By Martin Banks - 8th March 2011
The FTT could provide the money the EU urgently needs to deal with the challenges it faces
CIDSE
MEPs in Strasbourg have adopted a controversial report on "innovative financing" that includes the introduction of a European tax on financial transactions (FTT).
Deputies were bitterly divided over the issue, but they backed the proposal by a cross-party majority of 529 votes to 127 with 18 abstentions.
The introduction of an FTT is part of a package of measures on innovative financing.
The report's author, Greek Socialist deputy Ani Podimata, welcomed the outcome of the vote, describing it as a "fair tax on the financial sector".
If approved by the other EU institutions, she says the tax could raise €200bn a year and "leave ordinary citizens unharmed and impose a fair burden-sharing of the cost of the financial crisis on those who caused it in the first place".
She also said the FTT could provide a "lasting answer" to the eurozone crisis, adding, "This is the second time that this parliament has called for a financial transaction tax. It is now time for the commission to act.
"Citizens have been hit hard by the financial crisis and face growing unemployment. At the same time, the financial sector remains largely under-taxed and has this year enjoyed profits and bonuses at pre-crisis levels."
Further comment came from S&D spokesman on economic and monetary affairs, Udo Bullmann, who said, "We need to restore the balance. It is time for financial gamblers to share the burden and repair the damage they caused in the first place.
"The tax should be implemented at global level and the EU should take the leadership."
Her comments were echoed by Party of European Socialist leader Poul Nyrup Rasmussen, who called the vote "a massive vindication of our progressive economic strategy".
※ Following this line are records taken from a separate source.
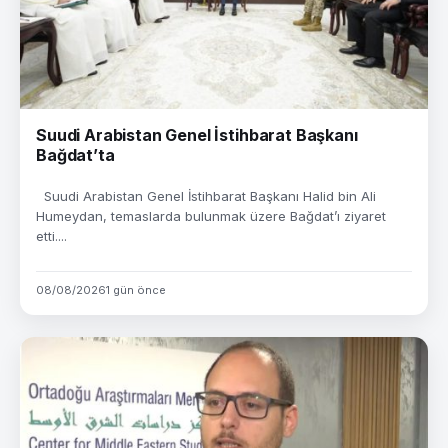
Suudi Arabistan Genel İstihbarat Başkanı
Bağdat’ta
Suudi Arabistan Genel İstihbarat Başkanı Halid bin Ali
Humeydan, temaslarda bulunmak üzere Bağdat’ı ziyaret
etti....
08/08/2026
1 gün önce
The former Danish MEP added, "This vote gives further momentum to the economic direction we have proposed. This vote represents a clear rejection of the Conservative 'austerity only' approach to economic governance."
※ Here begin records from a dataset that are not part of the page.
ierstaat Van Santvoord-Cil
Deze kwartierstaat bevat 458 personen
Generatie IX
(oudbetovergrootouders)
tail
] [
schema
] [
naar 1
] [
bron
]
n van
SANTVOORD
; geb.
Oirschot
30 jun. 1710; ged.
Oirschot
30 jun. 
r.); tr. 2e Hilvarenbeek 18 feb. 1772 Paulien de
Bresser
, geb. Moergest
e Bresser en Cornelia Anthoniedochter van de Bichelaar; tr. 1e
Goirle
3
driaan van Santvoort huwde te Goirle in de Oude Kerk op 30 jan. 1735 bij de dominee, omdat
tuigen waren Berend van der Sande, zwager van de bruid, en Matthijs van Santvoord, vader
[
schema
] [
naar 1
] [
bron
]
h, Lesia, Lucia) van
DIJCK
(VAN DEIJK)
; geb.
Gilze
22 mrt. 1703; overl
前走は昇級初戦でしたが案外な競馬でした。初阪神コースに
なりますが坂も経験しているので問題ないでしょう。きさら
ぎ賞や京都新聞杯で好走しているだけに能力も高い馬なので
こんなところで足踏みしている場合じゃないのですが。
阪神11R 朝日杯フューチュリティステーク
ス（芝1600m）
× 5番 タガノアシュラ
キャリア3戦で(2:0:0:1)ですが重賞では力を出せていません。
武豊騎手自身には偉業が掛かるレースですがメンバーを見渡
The outcome was also welcomed by the international alliance of catholic development agencies (CIDSE), whose spokesman Jean Letitia Saldanha said, "The response to the crisis is already being felt by the social sector while the EU continues to drag its feet on implementing measures such as an FTT.
"The FTT would make short-term speculation more expensive and therefore have a stabilising effect on asset prices.
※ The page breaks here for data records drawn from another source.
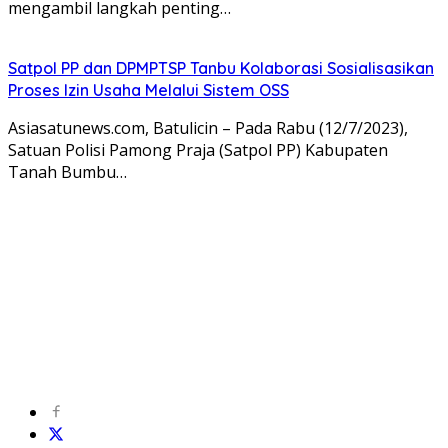
mengambil langkah penting…
Satpol PP dan DPMPTSP Tanbu Kolaborasi Sosialisasikan
Proses Izin Usaha Melalui Sistem OSS
Asiasatunews.com, Batulicin – Pada Rabu (12/7/2023),
Satuan Polisi Pamong Praja (Satpol PP) Kabupaten
Tanah Bumbu…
"In addition to stability, the FTT could provide the money the EU urgently needs to deal with the challenges it faces. An FTT implemented at a rate of 0.05 per cent on all financial market transactions could raise €209bn in the EU alone, each year. The revenue generated would be sufficient to finance development priorities at home and at the international level.
"A majority of EU governments, encouraged and supported by the commission, insist that national public debts must be reduced via a programme of austerity and cuts."
However, Ivo Strejcek, a European Conservatives and Reformists MEP, was less happy.
He warned that in adopting the report, MEPs were "using EU funds to lever even more debts for national governments, and encouraging investments that would need to be underwritten by taxpayers' money".
He said, "We must not break the ultimate mechanism of accountability for the EU: that it must ask the national governments for its funding. Giving the EU tax-raising powers of any kind enables it to take on a life of its own.
"EU taxes have been a twinkle in the eye of EU federalists for some time, but there is a real danger of them becoming a reality when the next long-term EU budget is set.
"Direct EU funding and common debt instruments would be a dangerous step down the road towards a federal Europe and they must be stopped."